• [OBJECTIVE A]
Find each line in the listing below that contains the string "elevation" and copy it out. Treat the match as case-sensitive.

>> BEGIN DOCUMENT SECTION

The Dravidian University, Kuppam, Andhra Pradesh, India was established by the Government of Andhra Pradesh, through a Legislature Act (No. 17 of 1997) with the initial support extended by the governments of Tamil Nadu, Karnataka and Kerala for an integrated development of Dravidian languages and culture. It was the brainchild of former Chief Minister N.T. Rama Rao.

Dravidian University offers undergraduate, postgraduate, and doctoral programs in a variety of subjects, including Dravidian Languages, Linguistics, Literature, History, Philosophy, Folklore, Tribal Studies, Sociology, Anthropology, Education, and Computer Science.  

The university follows a semester system, with two semesters per year. The duration of the undergraduate programs is typically three years, while the postgraduate programs are of two years.  

The university also offers distance education programs for those who are unable to attend regular classes.

Vice-chancellors
Following are the former vice-chancellors of the university:
 P. V. Arunachalam, 1997–2001
 R. Srihari, 2001–2005
 K.S. Chalam, May 2005
 S.Jayarama Reddy, June–August 2005
 G. Lakshmi Narayana, 2005–2008
 C. Rathnam, August 2008 (I/c)

>> END DOCUMENT SECTION
>> BEGIN SUPPLIED DATA

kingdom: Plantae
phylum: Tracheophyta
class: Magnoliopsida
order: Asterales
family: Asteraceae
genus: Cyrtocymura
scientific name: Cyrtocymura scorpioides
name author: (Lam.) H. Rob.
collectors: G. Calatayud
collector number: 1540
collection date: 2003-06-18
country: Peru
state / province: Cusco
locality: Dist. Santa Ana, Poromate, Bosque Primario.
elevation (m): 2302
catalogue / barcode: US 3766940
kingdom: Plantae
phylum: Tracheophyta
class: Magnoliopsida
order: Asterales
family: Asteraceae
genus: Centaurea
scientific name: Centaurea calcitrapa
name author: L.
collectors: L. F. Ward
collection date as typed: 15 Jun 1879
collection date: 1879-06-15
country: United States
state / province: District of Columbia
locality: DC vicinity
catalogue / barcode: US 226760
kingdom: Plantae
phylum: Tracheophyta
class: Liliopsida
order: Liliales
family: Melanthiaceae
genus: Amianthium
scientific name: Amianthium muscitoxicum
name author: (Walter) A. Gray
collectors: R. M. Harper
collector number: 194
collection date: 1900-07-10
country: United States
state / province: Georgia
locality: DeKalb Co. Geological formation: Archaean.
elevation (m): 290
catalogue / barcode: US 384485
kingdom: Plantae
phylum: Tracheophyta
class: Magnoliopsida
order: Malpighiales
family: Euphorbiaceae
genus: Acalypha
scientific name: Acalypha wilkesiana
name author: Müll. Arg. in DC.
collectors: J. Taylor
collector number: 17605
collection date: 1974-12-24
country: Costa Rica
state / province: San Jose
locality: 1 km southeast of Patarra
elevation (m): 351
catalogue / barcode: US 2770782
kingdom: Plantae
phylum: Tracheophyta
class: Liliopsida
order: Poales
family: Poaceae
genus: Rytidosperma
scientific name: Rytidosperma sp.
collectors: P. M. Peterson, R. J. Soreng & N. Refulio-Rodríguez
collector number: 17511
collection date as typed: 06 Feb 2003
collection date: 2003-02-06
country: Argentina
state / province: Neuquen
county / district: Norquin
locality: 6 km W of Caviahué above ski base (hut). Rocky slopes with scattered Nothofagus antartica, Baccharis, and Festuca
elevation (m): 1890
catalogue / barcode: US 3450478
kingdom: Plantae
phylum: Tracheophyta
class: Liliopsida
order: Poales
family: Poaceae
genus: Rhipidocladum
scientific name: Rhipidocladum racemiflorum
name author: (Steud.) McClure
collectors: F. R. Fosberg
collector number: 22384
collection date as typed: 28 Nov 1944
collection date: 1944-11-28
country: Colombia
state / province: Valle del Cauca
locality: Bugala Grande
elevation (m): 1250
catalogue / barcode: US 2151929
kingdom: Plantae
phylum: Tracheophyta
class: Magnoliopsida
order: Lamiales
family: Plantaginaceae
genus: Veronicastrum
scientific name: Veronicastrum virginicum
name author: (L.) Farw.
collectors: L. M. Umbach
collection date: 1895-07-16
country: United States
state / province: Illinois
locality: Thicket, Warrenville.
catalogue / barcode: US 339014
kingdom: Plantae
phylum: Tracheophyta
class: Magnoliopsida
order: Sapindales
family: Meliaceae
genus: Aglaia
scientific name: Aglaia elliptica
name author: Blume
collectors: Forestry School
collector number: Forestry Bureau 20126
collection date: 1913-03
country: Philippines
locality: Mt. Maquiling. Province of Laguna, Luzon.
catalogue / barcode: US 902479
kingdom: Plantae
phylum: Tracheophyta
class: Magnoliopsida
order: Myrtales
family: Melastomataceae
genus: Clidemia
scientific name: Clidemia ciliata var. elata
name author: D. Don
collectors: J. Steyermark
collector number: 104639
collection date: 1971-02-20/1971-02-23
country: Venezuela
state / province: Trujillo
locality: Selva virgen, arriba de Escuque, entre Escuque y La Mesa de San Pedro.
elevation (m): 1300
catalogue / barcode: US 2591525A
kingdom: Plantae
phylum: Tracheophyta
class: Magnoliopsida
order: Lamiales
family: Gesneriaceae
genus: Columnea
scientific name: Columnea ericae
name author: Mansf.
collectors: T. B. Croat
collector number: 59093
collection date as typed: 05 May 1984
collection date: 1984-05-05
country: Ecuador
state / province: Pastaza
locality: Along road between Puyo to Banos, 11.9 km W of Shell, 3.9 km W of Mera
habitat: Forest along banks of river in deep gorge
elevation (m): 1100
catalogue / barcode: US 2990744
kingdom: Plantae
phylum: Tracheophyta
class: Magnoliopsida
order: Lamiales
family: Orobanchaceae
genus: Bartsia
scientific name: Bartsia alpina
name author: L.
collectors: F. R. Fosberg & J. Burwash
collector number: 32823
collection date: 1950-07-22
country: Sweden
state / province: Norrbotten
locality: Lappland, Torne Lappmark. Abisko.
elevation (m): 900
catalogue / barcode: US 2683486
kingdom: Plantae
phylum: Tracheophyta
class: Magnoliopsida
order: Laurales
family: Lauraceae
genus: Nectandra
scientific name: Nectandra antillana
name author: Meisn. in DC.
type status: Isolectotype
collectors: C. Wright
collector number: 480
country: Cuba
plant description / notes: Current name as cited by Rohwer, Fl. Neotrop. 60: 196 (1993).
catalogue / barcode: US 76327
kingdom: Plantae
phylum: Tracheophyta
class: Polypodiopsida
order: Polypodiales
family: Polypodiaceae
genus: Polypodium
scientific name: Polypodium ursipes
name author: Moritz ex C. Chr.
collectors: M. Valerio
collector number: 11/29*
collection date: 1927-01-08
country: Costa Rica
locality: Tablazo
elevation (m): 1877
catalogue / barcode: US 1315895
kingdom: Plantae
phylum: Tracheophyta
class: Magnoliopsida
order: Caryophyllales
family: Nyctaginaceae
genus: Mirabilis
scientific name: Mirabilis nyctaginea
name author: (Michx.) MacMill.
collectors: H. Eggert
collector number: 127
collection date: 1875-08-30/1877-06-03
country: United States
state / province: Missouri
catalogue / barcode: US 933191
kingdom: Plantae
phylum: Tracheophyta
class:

>> END SUPPLIED DATA

• [OBJECTIVE B]
Continue the text about Dravidian University above, starting right after its last line.

• [RIGHT ANSWER A]
elevation (m): 2302
elevation (m): 290
elevation (m): 351
elevation (m): 1890
elevation (m): 1250
elevation (m): 1300
elevation (m): 1100
elevation (m): 900
elevation (m): 1877

• [RIGHT ANSWER B]
 Cuddapah Ramanaiah, 2008–2011
 N. Prabhakar Rao, August 2011 – November 2011 (I/c)
 M.G. Gopal, November 2011 – December 2011 (I/c)
 S. Chellappa, December 2011 – February 2012 (I/c)
 M.G. Gopal, February–April 2012 (I/c)
 K. Rathnaiah, 2012–2015
 P. Vijaya Prakash, April–October 2015 (I/c)
 E. Sathyanarayana, 2015–2018
 Rokkam Sudarsan Rao, October 2018 – January 2019 (I/c)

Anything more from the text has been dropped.